The first few years of your child's life transforms him from helpless infant to crawling baby to busy toddler and represent the most formative time of your child's life in both cognitive and motor skills. Take advantage of a youngster's natural curiosity and energy to strengthen his muscular coordination through everyday games and activities. The regular exercise will carry him closer to developmental milestones while training his muscles and entertaining his mind.
Play Dough Games
Engage your child in a series of play dough games that will strengthen her hand muscles. Challenge your child to create people, animals or food in an imaginary game similar to charades. Set a timer while she races to create an object for you to guess. If you have multiple children, divide them into teams to compete against each other. The range of hand motions will increase their motor skills while they flatten and lengthen the play dough into a snake or roll it into a ball. When your child creates shapes, she is exercising both her creativity and her fine motor skills.

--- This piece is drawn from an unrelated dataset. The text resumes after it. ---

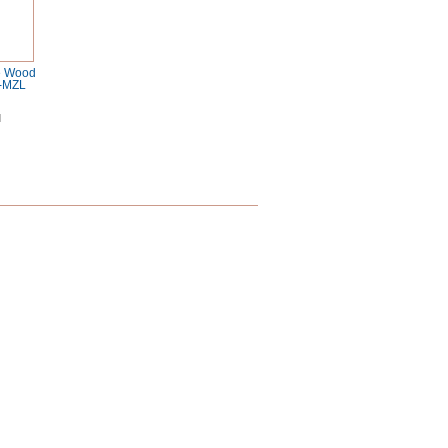
e Wood
-MZL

Prepare your youngster to meet the hopping milestone included in kindergarten readiness tests with practice hopping on one foot. Hide the exercise in a relay race to increase your child's motivation. Mark the race territory with cones or jump ropes, and set your preschooler on a race to hop all the way to the finish line on one foot and then back again on the other foot. If this exercise is still challenging for him, start with a distance of 6 to 10 feet, and allow him to hop with both feet if he loses his balance. Time your child as he races the clock, or have multiple children hop through the race as a competition.
Simple practice in throwing, catching and kicking provides exercise for the larger motor groups while training your child to follow the ball with her eye. Pediatricians at First 5 California's website recommend that parents help their 4- or 5-year-old child reach the milestone of throwing overhand. The exercise doesn’t have to be an organized sport like baseball or basketball; even learning how to manipulate various sizes of balls will strengthen the muscles in your child’s arms and legs. To transform the exercise into a game, challenge a group of children to throw a large bouncy ball as far as they can. Mark the distance to determine which children can move on to the next round. Increase the difficulty by giving them smaller balls in each round. If you only have one child, encourage her to beat her previous record.
Create an opportunity for increasing flexibility and strengthening the larger muscle groups with an obstacle course. For a younger child, create a tunnel out of a series of dining room chairs placed together so that she can maneuver through the row of legs. Make a more advanced course for an older child out of mountains of pillows and laundry baskets, or place hula hoops on the floor for him to jump through. Challenge your child to beat the timer as she ducks and climbs through the course, or set multiple children to race against each other as the clock ticks down.